Extra A-level funding ‘misleading’ and ‘robbing Peter to pay Paul’ says Sixth Form Colleges’ Association

Extra A-level funding 'misleading' and 'robbing Peter to pay Paul' says Sixth Form Colleges' Association

A funding “pledge” from new Skills Minister Nick Boles (pictured) for learners taking on a fourth A-level, or baccalaureate programme, has been described as “misleading” and “robbing Peter to pay Paul”.

The Sixth Form Colleges Association (SFCA) criticised today’s announcement from the Department for Education (DfE) that an additional funding programme would be extended for learners taking on a fourth A-level, international baccalaureate or new technical baccalaureate programmes once funding protection ended in 2016.

At the moment, schools and colleges which have learners who want to take a fourth A-level subject or a larger technical qualification like the baccalaureate have their funding topped up through formula protection funding (FPF), which was established when the government moved for 2013/14 from funding per qualification to funding per learner.

But Mr Boles (pictured) has announced that from 2016, schools and colleges will receive between £400 and £800 more in their basic funding for learners who take on the extra qualifications. A DfE spokesperson told FE Week was expected to cost between £20m and £30m.

James Kewin (pictured right), SFCA deputy chief executive, told FE Week: “The long delay in making this announcement has been very politically convenient for ministers — for well over a year they have been able to suggest that good news for sixth form colleges was just around the corner in the form of a large programme premium.James-Kewin-ofsted

“But the plans announced today will only benefit a very small number of students in a very small number of Sixth Form Colleges, and not until 2016. Describing this as a funding ‘pledge’ is misleading, there is no new money here, this is a redistribution of existing resources — the only winners will be highly selective sixth form providers, particularly grammar schools.

“To fund this initiative, the government is robbing Peter to pay Paul — it would have been more equitable to increase the basic rate of funding to help students of all abilities get the support they need to progress to higher education or employment.

“The government should focus on addressing the fundamental under-investment in sixth form education, rather than introducing a measure that will only benefit a small number of high flying students.”

It comes after Professor Alison Wolf called for a per-learner funding system in order to stop institutions pushing learners to take more qualifications than they need in her 2011 report on vocational education.

Announcing the extension of the policy Mr Boles said: “Our funding should support all young people to fulfil their potential. And it is vital that schools are encouraged to offer their brightest students the broadest possible range of qualifications at age 16.

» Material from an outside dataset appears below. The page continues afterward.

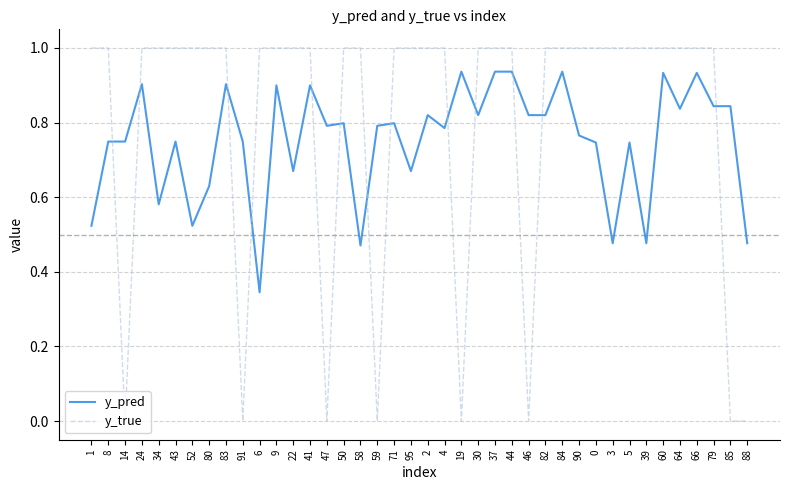

Rank the series by their average value, from highest to lowest.

y_true, y_pred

“Alongside reforms to academic and technical qualifications, this announcement demonstrates our support for schools and colleges to stretch and challenge all their students.”

Julian Gravatt, assistant chief executive at the Association of Colleges (AoC), said: “DfE has acknowledged what we’ve known for a while that funding levels for large academic programmes are insufficient. This problem was identified just last week by Professor Nigel Thrift in his letter to DfE about changes to maths and language A-levels and AoC is pleased to see this response.

“However, today’s announcement will help less than one per cent of the thousands of sixth formers study A-levels or land-based courses. Colleges and schools will be starting to advise Year 11 students in September on their sixth form options for 2015 and have no firm information about their 2015-16 budgets and nothing at all about the second year.

“DfE needs to act quickly to resolve the uncertainty about future funding and formula protection grant.”

A government spokesperson said it was also securing funding for specialist land-based courses, such as agriculture, land-based engineering and environmental conservation, who also receive funding through FPF. From 2016, it will increase the funding premium that recognises the extra cost of such provision delivered in a specialist setting (known as the programme weighting) from its current 60 per cent premium to 75 per cent.

“The announcement that the specialist programme weighting is rising to 75 per cent is really helpful for colleges running much-needed specialist land-based education, though it is a little unclear how DfE takes decisions like this and what its process is for revising funding weightings up or down,” said Mr Gravatt.

Lynne Sedgmore, 157 Group executive director, said: “The principle of ensuring young people are stretched and able to achieve their full potential is one that everyone can agree with, and any announcement of additional funding to enable this to happen is of course welcome.

“We would like to see that principle applied to all young people through a fair and equitable funding system, rather than just to those whom today’s announcement refers to as ‘the brightest’.”